You Gotta See It To Believe It!
First the good news: Advertising works.
It really, really does. And yes, I know that's an affront to all thinking people everywhere. Not to mention a rude awakening for those rugged individualists who believe they are immune to the blandishments of a temporal world. You are more affected than you know.
Which is why you buy shirts with little polo players on them and eat potato chips that stack neatly on top of one another. It's why Coke and Pepsi charge you much more than generic cola. (And you pay it.) It's why nobody ever got fired for buying IBM. It's why your BMW dealer knows he's no longer competing with Buick for your business once you walk into his showroom.
Oh yes, advertising works. But there is a catch. It only works if people see it.
I mention this (to me) obvious fact because it seems pretty clear from some of the advertising out there that a lot of people think all you have to do is buy space in newspapers and magazines.
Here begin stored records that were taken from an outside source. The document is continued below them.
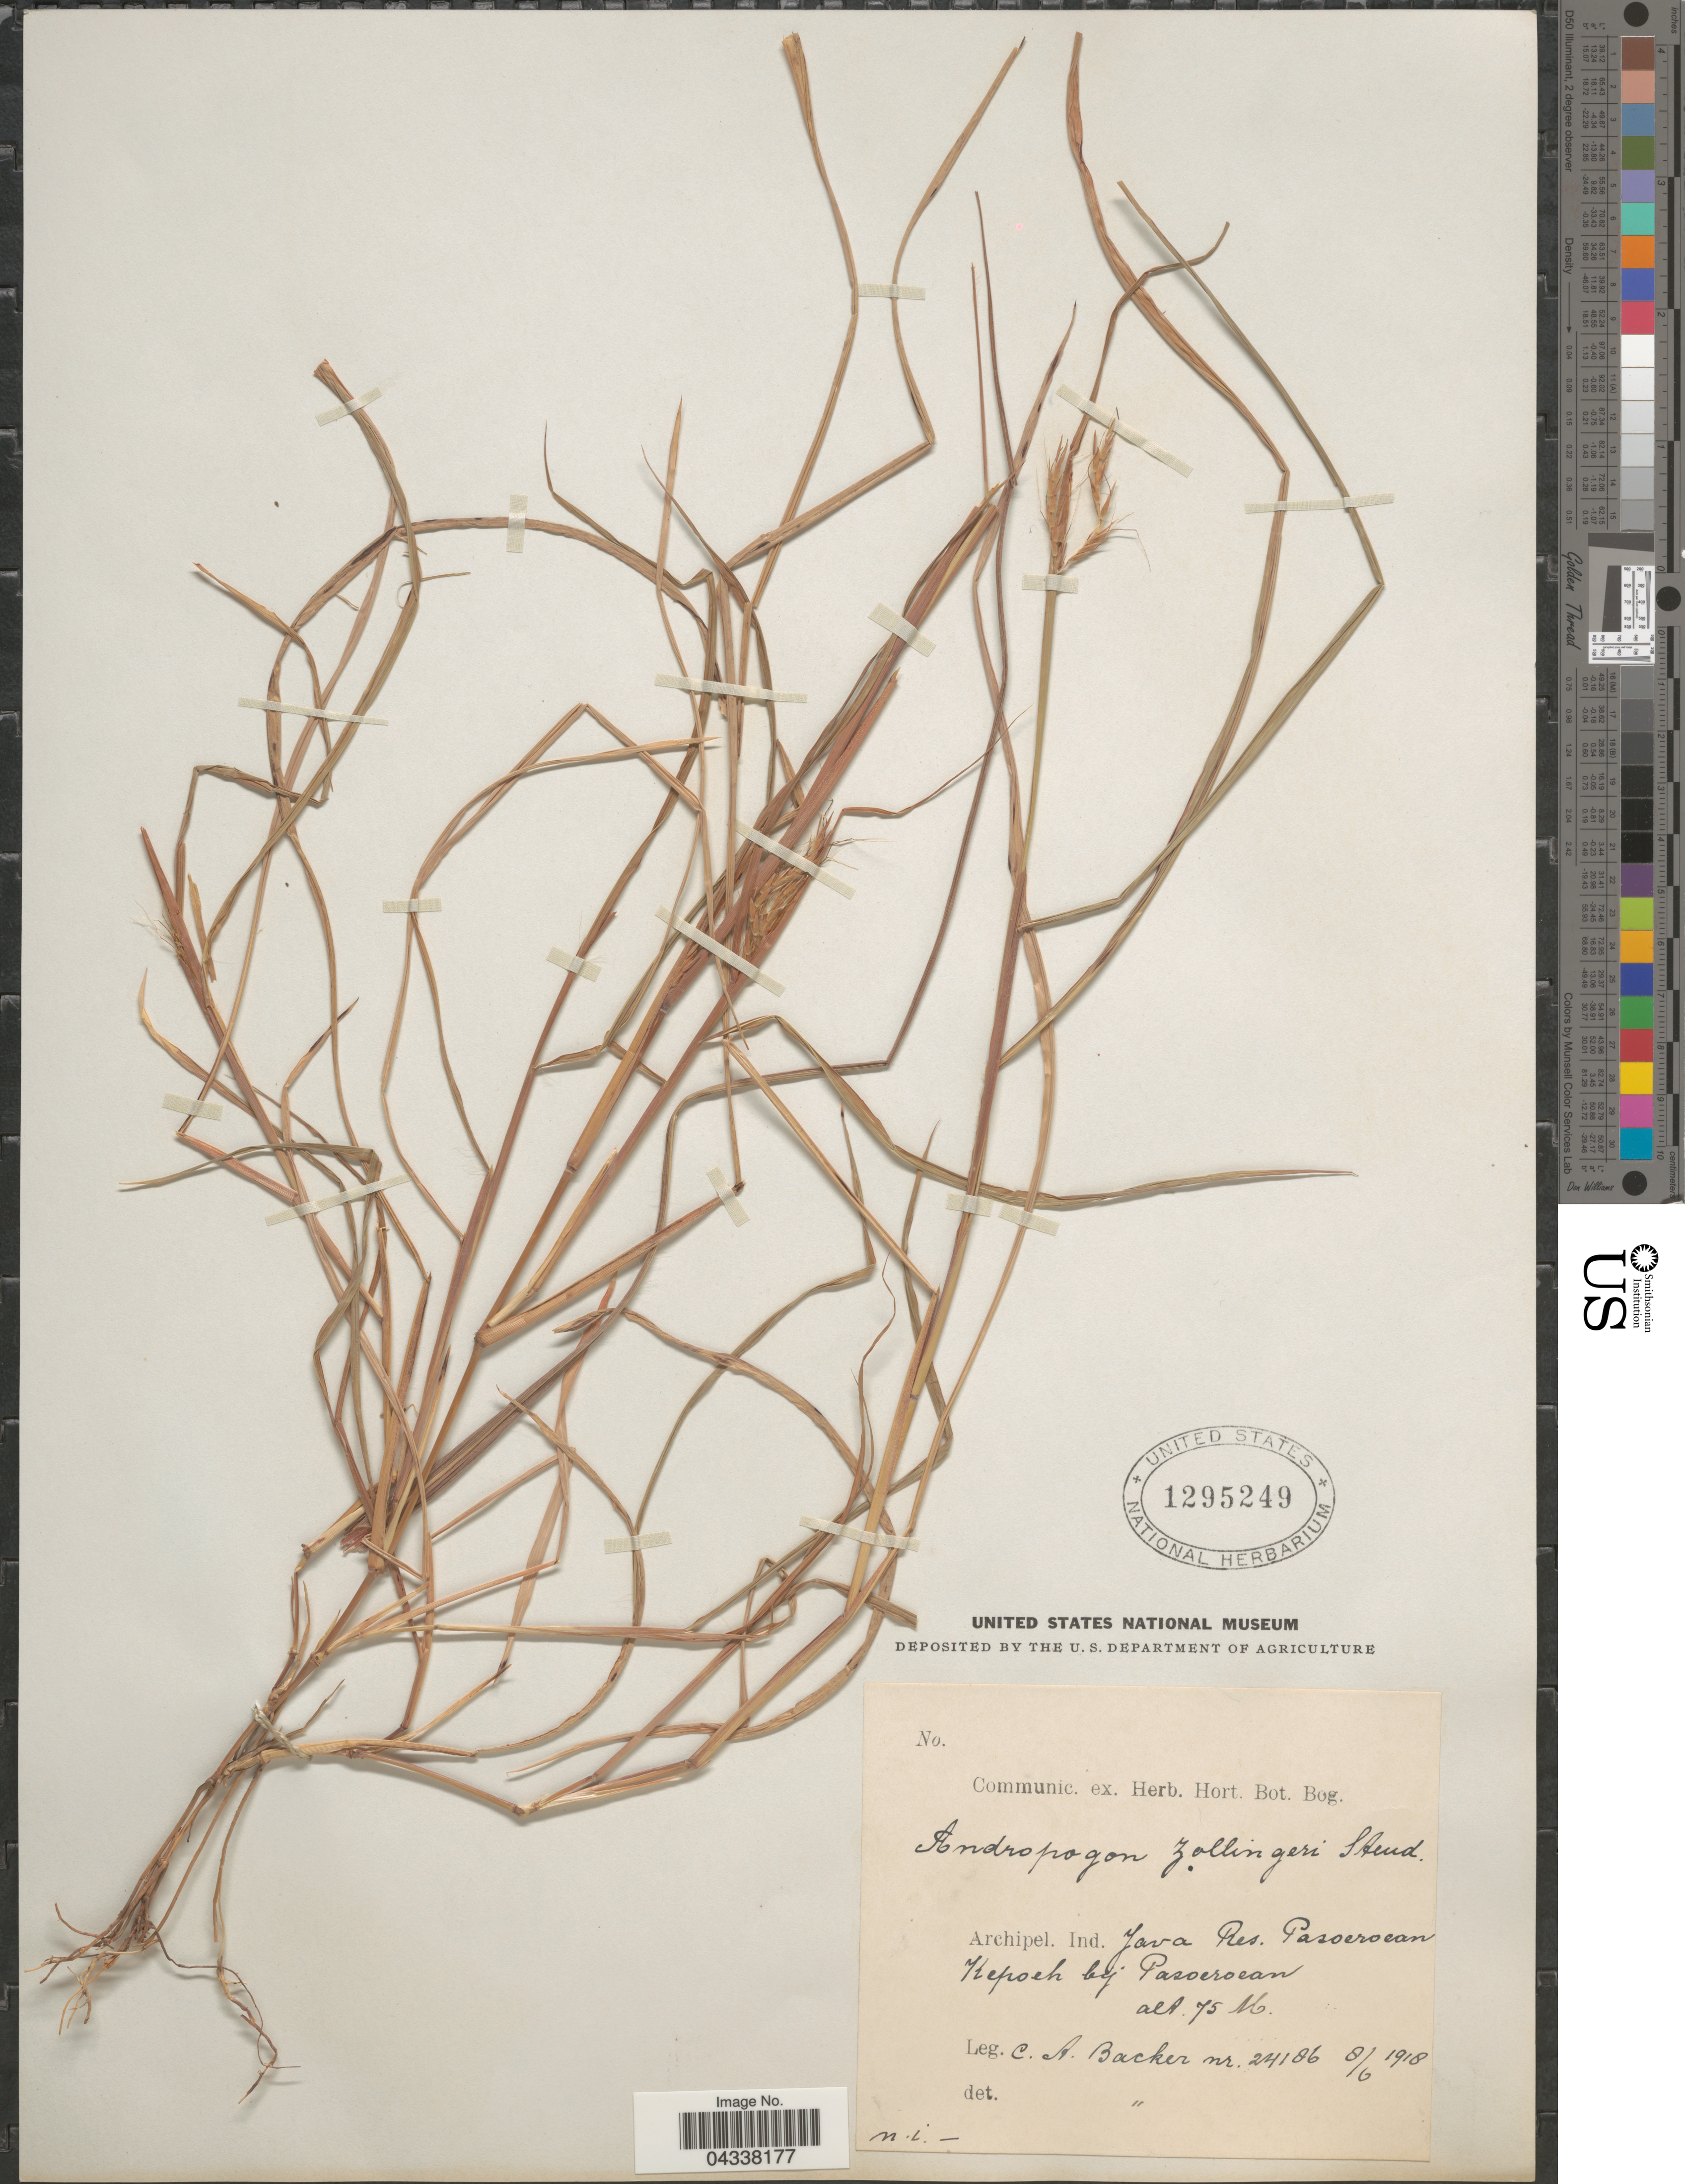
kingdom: Plantae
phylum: Tracheophyta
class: Liliopsida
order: Poales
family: Poaceae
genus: Pseudosorghum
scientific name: Pseudosorghum zollingeri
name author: (Steud.) A. Camus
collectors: C. A. Backer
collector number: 24186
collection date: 1918-06-08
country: Indonesia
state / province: Java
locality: Archipel. Ind. Java Res. Pasoeroean. Kepoeh bij Pasoeroean.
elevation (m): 75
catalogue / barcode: US 1295249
As for what you put in that space, gee, almost any old thing will do. How about a picture of a handshake? A happy group of yuppies working together around a computer? Or a thoughtful executive with a furrowed brow? That's always fresh.
Nope. Sorry. All of these tired, overused clichés make horrible ads. And they're not even the worst offenders. The worst ones are the quietly beautiful, content-free, design ads that are subtle, multi-tonal... and invisible. Advertising is about impact. The best ads command the reader's attention and won't take no for an answer. Everything else is wallpaper.
So, how do you create impact? Start with an arresting visual. Because the first thing you need to do is stop the reader's eye. Unusual or paradoxical visuals work well. Why does that pig have wings? Why does that man have a banana in his ear? See, you'd look at those ads. Back when the world was young, David Ogilvy put an eye patch on the guy in his Hathaway Shirt ads. He became the Man in the Hathaway Shirt, mysterious, dashing, unique. Sold a ton of shirts.
Just to confuse matters a bit, an arresting visual can also be a stark, punchy headline. BULL! You'd read that ad. It's a verbal concept. But it's a visual ad.
So, that's it? An arresting visual. Are we done here? Nope. Now, you've got to provide value. You have to create need. You have to persuade. That's where the rubber meets the road.
Why does that woman have signal bars dancing over her head? So AT&T can tell you how they improved their wireless network. Why does that headline look like a ransom note? So the Spy Museum can entice you with its new exhibit. Why are those two pedestrians carrying an inverted bathtub over their heads? So Anthem can get you to read about their health coverage. (Get it?)
I had to browse through three different newspapers to glean these three examples, which should give you some idea of the state of things out there. How did our standards drop so low?
When I think of advertising impact, I immediately think of a public-service ad that ran more than 30 years ago. It was about inner-city living conditions. It had a life-size (which is to say, enormous) photo of a city rat surrounded by a dotted line. The headline said: "Cut this out and put it next to your child's crib." Try ignoring that.
Seeing is believing. It's true in life. It's true in advertising.